Typically American, Bob wanted action: “Yossi, you found someone?”

“Not that easy,” Yossi replied. “We met several times for coffee and then ate at a great Hungarian restaurant, Judith’s, near where Rabin was slain. We split some palachsinta and langoush and finished with a great dessert that people in shape can share without guilt – apple strudel with a crust thinner than rice paper. We were very busy at work but always found time. We were both divorced and waiting casually for something, no, someone to happen. And we discovered the first problem. This may be too complicated for you, but because I am of a special caste within Judaism, a priestly caste, I cannot marry a divorcee in Israel. We were both traditional and agreed that we would let our relationship develop as it might, and made it a close friendship and shared as much as we could.”

“One night we would hold hands as we walked on the beach or sat with our arms around one another. Another time it was a warm hug. Sometimes, she let me comb her wonderful black hair, almost as a child would. And sometimes she held my arm tightly. Clearly,” Yossi added, “we were moving closer and closer. We knew that the status quo worked – but only for the time being.”

“Listen Yossi, if it works for you, then it is fine,” the ever-pragmatic American added. He was more understanding than Yossi’s friends in Israel who were a bit puzzled as they heard details and speculated on a wedding date.

“You know Bob, not every story has a happy ending. In Israel, there are a thousand ‘might have beens’ ” Yossi was becoming introspective. There was an awkward pause before he continued:

“We decided to go to Santorini for a long weekend. That’s a marvelous island high above an extinct volcano, now its port. I found a beautiful hotel, the Astra, and off we went. Walking the streets and looking down at the sea with the extraordinary blue sky and white houses and cobblestone streets and holding hands in restaurants and gazing into each other’s eyes, we knew we had found love.” Yossi paused, “And permanence.” There was something else he wanted to say, but he held his words back for enough time to down some more Ouzo.

“We returned to Israel. We each knew that our patience had been rewarded – that our lives would now be one, that any problems with rabbinical courts could be solved or bypassed, that those first glances in Yves’s shop were not the beginning of a casual flirtation. Some might say you can’t see into a person through their eyes. Eyes convey all emotions!”

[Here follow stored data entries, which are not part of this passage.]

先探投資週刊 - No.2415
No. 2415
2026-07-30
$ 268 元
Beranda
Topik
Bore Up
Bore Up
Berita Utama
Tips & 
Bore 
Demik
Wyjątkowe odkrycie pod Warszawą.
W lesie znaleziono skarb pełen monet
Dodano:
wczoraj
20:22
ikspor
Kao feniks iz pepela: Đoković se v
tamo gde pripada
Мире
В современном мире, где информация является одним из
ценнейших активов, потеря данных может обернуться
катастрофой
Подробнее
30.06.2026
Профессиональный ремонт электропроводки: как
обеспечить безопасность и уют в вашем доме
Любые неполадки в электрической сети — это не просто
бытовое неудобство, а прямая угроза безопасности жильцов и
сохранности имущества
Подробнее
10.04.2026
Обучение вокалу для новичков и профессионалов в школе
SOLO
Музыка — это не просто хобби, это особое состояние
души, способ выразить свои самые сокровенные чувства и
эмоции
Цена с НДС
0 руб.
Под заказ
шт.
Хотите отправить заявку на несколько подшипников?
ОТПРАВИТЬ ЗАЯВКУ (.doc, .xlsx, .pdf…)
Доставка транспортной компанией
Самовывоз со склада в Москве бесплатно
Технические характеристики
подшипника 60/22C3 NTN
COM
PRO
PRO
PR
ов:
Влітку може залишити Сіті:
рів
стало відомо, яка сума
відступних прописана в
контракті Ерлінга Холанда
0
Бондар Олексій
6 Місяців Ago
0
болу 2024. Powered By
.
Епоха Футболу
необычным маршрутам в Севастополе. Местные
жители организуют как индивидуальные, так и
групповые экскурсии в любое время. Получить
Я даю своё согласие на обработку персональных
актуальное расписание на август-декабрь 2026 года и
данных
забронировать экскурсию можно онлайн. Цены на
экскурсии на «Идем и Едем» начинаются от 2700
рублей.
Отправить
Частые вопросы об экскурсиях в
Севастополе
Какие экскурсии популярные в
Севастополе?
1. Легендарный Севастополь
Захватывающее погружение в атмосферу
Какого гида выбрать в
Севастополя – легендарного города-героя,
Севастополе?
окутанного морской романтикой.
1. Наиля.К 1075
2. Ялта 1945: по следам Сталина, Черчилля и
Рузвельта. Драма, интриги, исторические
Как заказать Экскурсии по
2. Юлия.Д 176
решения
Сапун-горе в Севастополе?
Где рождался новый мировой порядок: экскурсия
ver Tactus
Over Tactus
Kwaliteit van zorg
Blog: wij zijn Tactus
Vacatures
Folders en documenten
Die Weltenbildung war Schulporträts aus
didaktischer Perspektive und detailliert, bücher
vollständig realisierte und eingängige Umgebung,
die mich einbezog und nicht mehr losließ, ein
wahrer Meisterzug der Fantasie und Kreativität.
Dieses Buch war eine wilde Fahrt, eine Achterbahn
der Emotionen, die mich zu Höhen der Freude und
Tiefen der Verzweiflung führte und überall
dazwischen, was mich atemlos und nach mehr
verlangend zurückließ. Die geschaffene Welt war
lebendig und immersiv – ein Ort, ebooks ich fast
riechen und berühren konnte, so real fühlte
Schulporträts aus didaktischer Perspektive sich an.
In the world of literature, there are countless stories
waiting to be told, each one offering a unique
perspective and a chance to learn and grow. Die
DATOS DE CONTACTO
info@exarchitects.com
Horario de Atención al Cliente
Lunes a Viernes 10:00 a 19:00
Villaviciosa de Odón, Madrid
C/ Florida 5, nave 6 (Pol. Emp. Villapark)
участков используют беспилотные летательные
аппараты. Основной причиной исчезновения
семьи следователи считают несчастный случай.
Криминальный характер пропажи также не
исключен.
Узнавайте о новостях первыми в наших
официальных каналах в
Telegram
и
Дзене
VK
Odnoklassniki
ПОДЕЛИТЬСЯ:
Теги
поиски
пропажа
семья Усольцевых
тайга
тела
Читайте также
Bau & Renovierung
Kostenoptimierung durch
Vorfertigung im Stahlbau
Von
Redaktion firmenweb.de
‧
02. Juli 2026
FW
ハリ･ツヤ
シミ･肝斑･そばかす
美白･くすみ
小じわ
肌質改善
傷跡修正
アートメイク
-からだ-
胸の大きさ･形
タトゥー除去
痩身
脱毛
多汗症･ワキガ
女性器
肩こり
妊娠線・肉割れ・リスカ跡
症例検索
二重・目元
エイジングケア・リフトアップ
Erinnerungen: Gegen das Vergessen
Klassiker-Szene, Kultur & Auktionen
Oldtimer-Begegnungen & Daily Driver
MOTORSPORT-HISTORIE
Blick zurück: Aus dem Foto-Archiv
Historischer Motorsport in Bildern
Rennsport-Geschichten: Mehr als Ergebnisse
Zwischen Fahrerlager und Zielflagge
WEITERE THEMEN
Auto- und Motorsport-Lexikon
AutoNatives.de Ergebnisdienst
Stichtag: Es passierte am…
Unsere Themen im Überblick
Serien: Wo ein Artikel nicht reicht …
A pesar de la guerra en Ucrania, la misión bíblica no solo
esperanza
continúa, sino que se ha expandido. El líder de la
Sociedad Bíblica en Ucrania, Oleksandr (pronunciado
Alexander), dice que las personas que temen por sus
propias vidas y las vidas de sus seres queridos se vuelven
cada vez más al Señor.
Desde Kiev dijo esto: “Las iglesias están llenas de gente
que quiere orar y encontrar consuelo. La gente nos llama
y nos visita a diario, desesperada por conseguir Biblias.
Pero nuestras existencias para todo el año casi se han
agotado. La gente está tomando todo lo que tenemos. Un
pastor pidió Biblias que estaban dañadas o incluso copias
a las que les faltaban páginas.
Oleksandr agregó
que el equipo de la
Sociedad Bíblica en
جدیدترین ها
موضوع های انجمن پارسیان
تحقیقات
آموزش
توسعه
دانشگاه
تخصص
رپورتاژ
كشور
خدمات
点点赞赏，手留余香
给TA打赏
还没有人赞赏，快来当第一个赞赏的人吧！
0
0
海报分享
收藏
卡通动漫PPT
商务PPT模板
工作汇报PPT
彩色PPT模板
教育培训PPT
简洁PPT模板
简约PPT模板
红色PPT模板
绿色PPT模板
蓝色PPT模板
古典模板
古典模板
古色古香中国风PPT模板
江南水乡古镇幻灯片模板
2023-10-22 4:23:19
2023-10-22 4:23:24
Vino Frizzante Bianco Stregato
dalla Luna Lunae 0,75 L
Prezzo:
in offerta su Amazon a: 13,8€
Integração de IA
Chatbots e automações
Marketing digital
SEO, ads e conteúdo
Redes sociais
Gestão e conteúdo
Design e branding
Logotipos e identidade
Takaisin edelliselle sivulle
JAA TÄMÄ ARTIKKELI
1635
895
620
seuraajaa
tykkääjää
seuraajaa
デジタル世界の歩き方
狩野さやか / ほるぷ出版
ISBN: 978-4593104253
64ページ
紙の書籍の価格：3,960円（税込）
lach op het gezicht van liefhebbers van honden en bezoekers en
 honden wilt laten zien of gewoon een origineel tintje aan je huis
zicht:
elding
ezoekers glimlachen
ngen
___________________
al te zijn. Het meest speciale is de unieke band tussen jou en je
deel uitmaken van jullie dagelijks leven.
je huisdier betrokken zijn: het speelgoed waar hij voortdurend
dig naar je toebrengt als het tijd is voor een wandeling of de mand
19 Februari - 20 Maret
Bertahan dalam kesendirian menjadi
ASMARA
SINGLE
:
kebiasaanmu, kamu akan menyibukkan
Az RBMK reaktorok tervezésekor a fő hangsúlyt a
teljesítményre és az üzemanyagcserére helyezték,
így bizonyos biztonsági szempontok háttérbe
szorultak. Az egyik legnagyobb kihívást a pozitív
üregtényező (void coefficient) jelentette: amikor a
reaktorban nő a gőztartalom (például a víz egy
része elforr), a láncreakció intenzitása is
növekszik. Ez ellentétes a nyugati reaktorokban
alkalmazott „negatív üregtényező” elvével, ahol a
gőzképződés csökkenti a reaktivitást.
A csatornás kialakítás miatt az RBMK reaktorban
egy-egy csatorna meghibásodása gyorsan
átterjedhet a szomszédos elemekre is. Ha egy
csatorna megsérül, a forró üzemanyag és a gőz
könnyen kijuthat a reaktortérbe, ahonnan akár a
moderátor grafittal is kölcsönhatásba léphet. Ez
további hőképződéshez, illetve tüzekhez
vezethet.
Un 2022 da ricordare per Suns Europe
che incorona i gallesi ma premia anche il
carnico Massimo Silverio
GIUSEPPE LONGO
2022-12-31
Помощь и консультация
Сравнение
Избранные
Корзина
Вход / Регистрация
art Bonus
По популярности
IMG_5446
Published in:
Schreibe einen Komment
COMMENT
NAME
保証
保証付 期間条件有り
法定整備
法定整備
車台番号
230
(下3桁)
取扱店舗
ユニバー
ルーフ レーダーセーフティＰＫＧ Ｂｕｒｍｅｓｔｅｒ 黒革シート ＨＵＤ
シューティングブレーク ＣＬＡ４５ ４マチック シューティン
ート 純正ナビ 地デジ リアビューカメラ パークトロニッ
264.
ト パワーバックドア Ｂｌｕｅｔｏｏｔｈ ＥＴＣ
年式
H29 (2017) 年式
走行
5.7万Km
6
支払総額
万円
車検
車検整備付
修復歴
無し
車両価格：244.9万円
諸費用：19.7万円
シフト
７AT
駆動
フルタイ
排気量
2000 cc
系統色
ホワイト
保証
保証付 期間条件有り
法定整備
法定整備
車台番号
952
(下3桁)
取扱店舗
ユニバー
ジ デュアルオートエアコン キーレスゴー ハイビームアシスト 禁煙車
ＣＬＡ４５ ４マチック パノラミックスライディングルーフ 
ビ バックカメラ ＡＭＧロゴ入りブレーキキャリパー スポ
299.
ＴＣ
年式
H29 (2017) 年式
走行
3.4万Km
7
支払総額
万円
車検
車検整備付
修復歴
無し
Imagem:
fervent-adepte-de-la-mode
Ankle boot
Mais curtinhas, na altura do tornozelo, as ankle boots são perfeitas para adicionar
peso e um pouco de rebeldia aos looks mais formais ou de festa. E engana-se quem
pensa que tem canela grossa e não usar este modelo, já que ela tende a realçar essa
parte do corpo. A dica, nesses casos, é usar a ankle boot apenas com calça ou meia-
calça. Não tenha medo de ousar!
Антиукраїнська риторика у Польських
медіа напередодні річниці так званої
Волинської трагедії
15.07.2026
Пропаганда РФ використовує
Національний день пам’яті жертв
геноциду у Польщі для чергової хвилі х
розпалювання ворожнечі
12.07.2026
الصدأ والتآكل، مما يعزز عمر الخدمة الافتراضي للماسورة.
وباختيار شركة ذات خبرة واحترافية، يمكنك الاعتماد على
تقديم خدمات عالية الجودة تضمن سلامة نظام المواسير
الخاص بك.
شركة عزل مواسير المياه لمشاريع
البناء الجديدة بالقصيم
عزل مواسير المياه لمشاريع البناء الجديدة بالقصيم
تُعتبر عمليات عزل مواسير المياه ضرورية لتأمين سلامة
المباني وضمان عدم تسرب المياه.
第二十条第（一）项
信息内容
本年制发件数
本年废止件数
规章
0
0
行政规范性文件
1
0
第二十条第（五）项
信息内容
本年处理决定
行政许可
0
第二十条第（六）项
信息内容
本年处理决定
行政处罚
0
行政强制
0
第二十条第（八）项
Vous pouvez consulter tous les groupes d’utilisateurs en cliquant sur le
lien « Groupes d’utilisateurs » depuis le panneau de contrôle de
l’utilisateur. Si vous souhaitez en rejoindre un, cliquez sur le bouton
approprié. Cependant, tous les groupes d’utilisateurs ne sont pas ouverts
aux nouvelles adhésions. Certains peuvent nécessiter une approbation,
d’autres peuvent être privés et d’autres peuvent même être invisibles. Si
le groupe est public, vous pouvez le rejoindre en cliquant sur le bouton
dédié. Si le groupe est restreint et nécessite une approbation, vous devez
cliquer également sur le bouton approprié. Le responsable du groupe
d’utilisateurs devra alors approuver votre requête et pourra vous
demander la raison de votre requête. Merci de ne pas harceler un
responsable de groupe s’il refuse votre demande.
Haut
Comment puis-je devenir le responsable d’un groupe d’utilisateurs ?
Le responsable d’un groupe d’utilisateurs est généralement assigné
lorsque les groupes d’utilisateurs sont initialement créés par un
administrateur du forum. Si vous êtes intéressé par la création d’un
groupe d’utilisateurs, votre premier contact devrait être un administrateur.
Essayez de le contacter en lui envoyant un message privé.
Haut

Now envious, Bob insisted, “I hope that your plan is for Galit to walk in now and join us.”

Then Yossi said softly, “Dreams become real and reality can become a nightmare. And that was Tel Aviv in 2003. A week later, Galit scheduled a meeting at a patent attorney’s office in downtown Tel Aviv. At the last minute, a secretary called to change the time from one in the afternoon to 12 noon. Because of the one-way streets, the cab driver let her out on Allenby Street. The cab stopped at the curb. A bus behind it dropped off passengers. Galit took a few steps, walking past the bus so she could safely cross the street at the corner. We continued talking by cell phone to finalize the details for a party we were going to give our friends to announce our wedding plans. We decided that Yves, the shadchan — the matchmaker, should be the guest of honor.”

Yossi paused and Bob sensed that an interruption would be obscene.

The small waves lapping against the stone breakwater no longer seemed to soothe him as he continued, barely audible: “The phone died. The bus died. Seven died. Galit died. My soul died.”